The rub, though, is that while the judicial rulings may strike us as callous, they are also coherent, cogent and constitutional. At the first trial, the judge relied on the findings of seven psychiatrists and psychologists. All of them found that Traoré, who had a history of erratic and violent actions, was in a state where his awareness was either “aboli” (non-existent) or “alteré” (altered). One of the seven, however, insisted that because Traoré took the cannabis, he was responsible for his subsequent actions. The judge chose to ignore the minority opinion and, declaring Traoré “irresponsible,” consigned him to a psychiatric hospital until a medical panel decides if and when is capable of returning to society.

It is crucial, in this regard, to recall that penal and medical experts in France warn that the prisons are becoming de facto holding pens for mentally disturbed individuals who, for their sake and society’s sake, belong in psychiatric hospitals. In short, the appeals court judge asked several medical experts for their informed opinion. In turn, what we must ask of the judicial system is that it follows the rule of established law, not the rule of popular passions. This is precisely what was done in this case.

We might take issue with the reasoning, but the reasoning in this particular case is clearly reasonable.

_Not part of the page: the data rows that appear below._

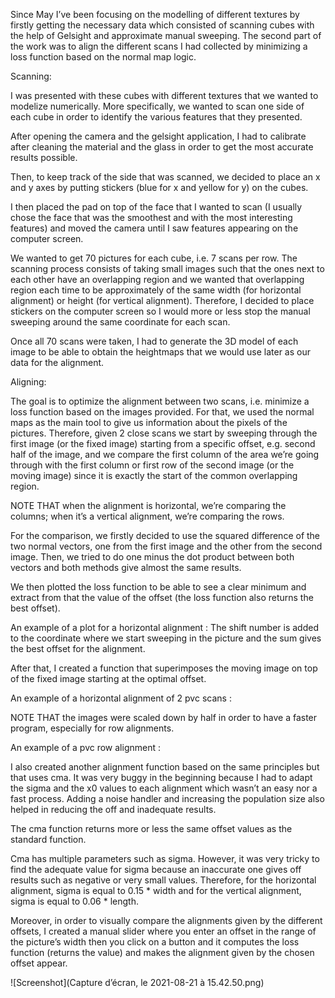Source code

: Since May I’ve been focusing on the modelling of different textures by firstly getting the necessary data which consisted of scanning cubes with the help of Gelsight and approximate manual sweeping. The second part of the work was to align the different scans I had collected by minimizing a loss function based on the normal map logic.



Scanning:

I was presented with these cubes with different textures that we wanted to modelize numerically. More specifically, we wanted to scan one side of each cube in order to identify the various features that they presented.








After opening the camera and the gelsight application, I had to calibrate after cleaning the material and the glass in order to get the most accurate results possible.

Then, to keep track of the side that was scanned, we decided to place an x and y axes by putting stickers (blue for x and yellow for y) on the cubes. 

I then placed the pad on top of the face that I wanted to scan (I usually chose the face that was the smoothest and with the most interesting features) and moved the camera until I saw features appearing on the computer screen. 

We wanted to get 70 pictures for each cube, i.e. 7 scans per row. The scanning process consists of taking small images such that the ones next to each other have an overlapping region and we wanted that overlapping region each time to be approximately of the same width (for horizontal alignment) or height (for vertical alignment). Therefore, I decided to place stickers on the computer screen so I would more or less stop the manual sweeping around the same coordinate for each scan. 


Once all 70 scans were taken, I had to generate the 3D model of each image to be able to obtain the heightmaps that we would use later as our data for the alignment.












Aligning:

The goal is to optimize the alignment between two scans, i.e. minimize a loss function based on the images provided. For that, we used the normal maps as the main tool to give us information about the pixels of the pictures. Therefore, given 2 close scans we start by sweeping through the first image (or the fixed image) starting from a specific offset, e.g. second half of the image, and we compare the first column of the area we’re going through with the first column or first row of the second image (or the moving image) since it is exactly the start of the common overlapping region. 

NOTE THAT when the alignment is horizontal, we’re comparing the columns; when it’s a vertical alignment, we’re comparing the rows. 


For the comparison, we firstly decided to use the squared difference of the two normal vectors, one from the first image and the other from the second image. Then, we tried to do one minus the dot product between both vectors and both methods give almost the same results. 


We then plotted the loss function to be able to see a clear minimum and extract from that the value of the offset (the loss function also returns the best offset). 

An example of a plot for a horizontal alignment :
The shift number is added to the coordinate where we start sweeping in the picture and the sum gives the best offset for the alignment.



After that, I created a function that superimposes the moving image on top of the fixed image starting at the optimal offset. 


An example of a horizontal alignment of 2 pvc scans :



NOTE THAT the images were scaled down by half in order to have a faster program, especially for row alignments.



An example of a pvc row alignment :



I also created another alignment function based on the same principles but that uses cma. It was very buggy in the beginning because I had to adapt the sigma and the x0 values to each alignment which wasn’t an easy nor a fast process. Adding a noise handler and increasing the population size also helped in reducing the off and inadequate results.


The cma function returns more or less the same offset values as the standard function. 

Cma has multiple parameters such as sigma. However, it was very tricky to find the adequate value for sigma because an inaccurate one gives off results such as negative or very small values.
Therefore, for the horizontal alignment, sigma is equal to 0.15 * width and for the vertical alignment, sigma is equal to 0.06 * length.


Moreover, in order to visually compare the alignments given by the different offsets, I created a manual slider where you enter an offset in the range of the picture’s width then you click on a button and it computes the loss function (returns the value) and makes the alignment given by the chosen offset appear.

![Screenshot](Capture d’écran, le 2021-08-21 à 15.42.50.png)

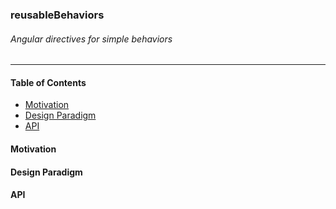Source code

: ### reusableBehaviors
###### Angular directives for simple behaviors

***


#### Table of Contents
* [Motivation](#motivation)
* [Design Paradigm](#design-paradigm)
* [API](#api)



#### <a name="motivation"></a>Motivation

#### <a name="design-paradigm"></a>Design Paradigm

#### <a name="api"></a>API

This was also the conclusion of the three justices for the second trial. It was held before the cour de cassation, whose remit is to review the interpretation and application of the law in cases heard by the lower courts. It was only after several hours of testimony from witnesses and experts that they rendered their judgment. The three justices agreed with the lower court for a simple reason: the existing law on irresponsibility does not distinguish between an actual episode of delirium and its cause.

Whether triggered by the taking of drugs, the impact of traumatic events, chemical imbalances, or whatever else is immaterial. What is material is that it led to the suspect’s inability to understand what he was doing. “The judge cannot make a distinction,” the justices wrote, “where the legislator does not make a distinction.”

For this reason, legislators are now proposing and debating revisions of the specific law that so many of us find wanting. This is no small matter. In an age where illiberal governments in Europe are ascendant — regimes that thrive by throttling legal norms and throwing over judicial oversight — France reminds us of the virtues, inevitably vexing at times, of the independence of the courts and adherence to constitutional principles.

As difficult as it is to accept in this instance, this is good both for France and French Jews.

Robert Zaretsky teaches at the University of Houston. His latest book is “The Subversive Simone Weil: A Life in Five Ideas.”